O Palácio na Lama. Setembro de 1916
A propaganda pelo facto é sempre a melhor, tinha-me respondido António José Almeida, a quando o interpelara. Há dois homens, um dos quais pertence ao Governo, que encarnaram esta ideia: o ministro da Guerra Norton de Matos e o comandante da Divisão Naval, Leote Rego. São duas forças. Duas tremendas vontades. Devido a eles a nossa participação tem já teatro, o que é indispensável para a multidão. O Povo só aprende olhando. A 2 de Julho foi a parada das Sociedades de Instrução Militar Preparatória.

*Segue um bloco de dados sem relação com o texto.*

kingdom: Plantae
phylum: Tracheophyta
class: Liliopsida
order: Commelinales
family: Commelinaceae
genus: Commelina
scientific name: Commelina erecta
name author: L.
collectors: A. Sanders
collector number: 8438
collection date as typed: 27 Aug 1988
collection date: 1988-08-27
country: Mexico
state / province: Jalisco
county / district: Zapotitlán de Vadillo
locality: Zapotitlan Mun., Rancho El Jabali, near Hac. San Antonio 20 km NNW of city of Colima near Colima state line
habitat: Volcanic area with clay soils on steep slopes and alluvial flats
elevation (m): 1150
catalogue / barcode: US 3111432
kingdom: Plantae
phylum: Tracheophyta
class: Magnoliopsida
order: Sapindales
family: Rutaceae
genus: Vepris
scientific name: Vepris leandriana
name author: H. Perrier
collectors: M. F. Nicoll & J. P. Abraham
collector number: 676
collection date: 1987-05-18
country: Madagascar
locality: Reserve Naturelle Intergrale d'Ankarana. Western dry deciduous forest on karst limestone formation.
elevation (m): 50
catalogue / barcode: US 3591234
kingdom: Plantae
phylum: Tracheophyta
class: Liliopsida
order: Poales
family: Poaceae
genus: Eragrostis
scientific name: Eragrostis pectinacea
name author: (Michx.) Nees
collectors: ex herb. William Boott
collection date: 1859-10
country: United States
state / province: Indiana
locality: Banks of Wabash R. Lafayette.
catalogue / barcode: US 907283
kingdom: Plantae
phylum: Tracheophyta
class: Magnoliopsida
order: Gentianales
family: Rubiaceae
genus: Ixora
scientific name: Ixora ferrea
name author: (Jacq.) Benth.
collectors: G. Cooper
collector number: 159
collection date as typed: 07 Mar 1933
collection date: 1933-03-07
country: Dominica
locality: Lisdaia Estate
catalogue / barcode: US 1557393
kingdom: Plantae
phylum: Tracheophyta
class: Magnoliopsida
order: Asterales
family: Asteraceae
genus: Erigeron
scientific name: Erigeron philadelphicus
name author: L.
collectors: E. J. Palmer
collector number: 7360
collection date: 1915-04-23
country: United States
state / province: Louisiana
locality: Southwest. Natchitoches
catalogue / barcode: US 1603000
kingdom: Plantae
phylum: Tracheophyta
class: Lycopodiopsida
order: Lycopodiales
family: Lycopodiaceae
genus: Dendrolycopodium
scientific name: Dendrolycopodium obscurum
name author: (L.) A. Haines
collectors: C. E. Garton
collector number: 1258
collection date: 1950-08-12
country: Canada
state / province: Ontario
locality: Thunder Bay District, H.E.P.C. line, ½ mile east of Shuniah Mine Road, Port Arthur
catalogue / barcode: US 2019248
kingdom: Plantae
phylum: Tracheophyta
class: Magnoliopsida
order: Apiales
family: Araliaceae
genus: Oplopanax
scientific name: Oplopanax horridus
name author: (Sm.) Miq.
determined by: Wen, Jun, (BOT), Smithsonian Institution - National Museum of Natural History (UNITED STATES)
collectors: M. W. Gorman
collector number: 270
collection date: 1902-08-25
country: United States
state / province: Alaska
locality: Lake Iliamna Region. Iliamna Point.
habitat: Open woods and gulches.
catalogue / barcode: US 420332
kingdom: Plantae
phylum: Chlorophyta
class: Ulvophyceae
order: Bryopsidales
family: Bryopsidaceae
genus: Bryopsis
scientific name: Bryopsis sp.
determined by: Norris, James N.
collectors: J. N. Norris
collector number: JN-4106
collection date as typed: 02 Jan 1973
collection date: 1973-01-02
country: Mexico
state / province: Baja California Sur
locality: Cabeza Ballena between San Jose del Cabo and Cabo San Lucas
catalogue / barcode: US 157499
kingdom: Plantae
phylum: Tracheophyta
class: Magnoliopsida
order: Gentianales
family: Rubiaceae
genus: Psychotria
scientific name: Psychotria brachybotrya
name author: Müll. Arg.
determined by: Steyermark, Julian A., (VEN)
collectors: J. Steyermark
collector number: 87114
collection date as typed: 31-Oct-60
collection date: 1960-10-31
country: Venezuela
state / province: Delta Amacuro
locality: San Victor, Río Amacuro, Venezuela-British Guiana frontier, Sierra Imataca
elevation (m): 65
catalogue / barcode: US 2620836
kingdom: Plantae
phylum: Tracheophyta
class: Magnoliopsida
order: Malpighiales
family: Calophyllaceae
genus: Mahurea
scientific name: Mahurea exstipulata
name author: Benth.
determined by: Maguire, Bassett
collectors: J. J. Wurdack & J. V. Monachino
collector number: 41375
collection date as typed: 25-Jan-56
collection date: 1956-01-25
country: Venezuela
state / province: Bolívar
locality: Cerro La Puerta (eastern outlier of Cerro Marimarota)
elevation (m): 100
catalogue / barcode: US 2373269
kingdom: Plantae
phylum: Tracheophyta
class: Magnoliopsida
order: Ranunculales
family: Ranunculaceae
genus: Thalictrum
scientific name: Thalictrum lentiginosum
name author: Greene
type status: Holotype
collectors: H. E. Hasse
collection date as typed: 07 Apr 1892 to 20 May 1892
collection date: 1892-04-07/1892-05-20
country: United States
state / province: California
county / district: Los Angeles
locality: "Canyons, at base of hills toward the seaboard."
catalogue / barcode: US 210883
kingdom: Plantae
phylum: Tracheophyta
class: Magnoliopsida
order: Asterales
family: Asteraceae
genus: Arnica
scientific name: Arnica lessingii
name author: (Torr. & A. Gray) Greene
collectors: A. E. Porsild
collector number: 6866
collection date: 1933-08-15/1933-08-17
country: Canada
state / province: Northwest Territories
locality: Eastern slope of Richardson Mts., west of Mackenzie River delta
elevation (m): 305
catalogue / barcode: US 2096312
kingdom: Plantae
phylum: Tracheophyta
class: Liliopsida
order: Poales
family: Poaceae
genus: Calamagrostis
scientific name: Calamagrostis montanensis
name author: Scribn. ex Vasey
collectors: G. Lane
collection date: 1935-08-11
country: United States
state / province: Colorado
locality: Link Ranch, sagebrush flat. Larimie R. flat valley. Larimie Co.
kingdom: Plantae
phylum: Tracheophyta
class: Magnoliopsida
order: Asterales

Norton Matos, o general Pereira Eça e o seu estado-maior assistem ao desfile, junto à estação central dos caminhos de ferro. O Chefe do Estado e o Chefe do Governo, com outros dos seus membros, estão na larga varanda do Nacional. A multidão delira. É um reboar de vivas e aclamações. Depois é o corpo de marinheiros, que desfila nas grandes artérias da cidade. O comandante Leote Rego passa em revista. E os senhores já viram o carinho que o nosso povo tem por essa rapaziada de blusa e boina? Não sabem porquê? É o melhor espelho da Raça para um português se mirar.
Agora temos melhor: é a 22 de Junho, a grande parada de Montalvo com as forças que se têm exercitado em Tancos. Lá estão na larga tribuna, ao lado do Chefe do Estado, os membros do Governo, os presidentes das Câmaras, os ministros e os adidos militares estrangeiros, assistindo ao desfile dos 20000 homens, que ali tiveram os seus três meses de aprendizagem. Uma aura viva de esperança refrigera a sede de todas as almas. O Exército ressurge. E depois seguem-se sem interrupção os exercícios finais dessas tropas, enquanto a Marinha de Guerra realiza, também com a assistência do Governo, os seus exercícios de combate. Mas pouco antes Afonso Costa e Augusto Soares chegaram da sua viagem à Inglaterra e à França. Por toda a parte magnificamente recebidos. A 7 de Agosto os dois ministros anunciam à câmara o resultado dos seus trabalhos no estrangeiro. Grande sessão solene a que assiste o Chefe do Estado e os ministros aliados. Já não há dúvida. Vamos entrar em guerra». In Jaime Cortesão, Memórias da Grande Guerra, Obras Completas, Portugália Editora, Lisboa, 1969.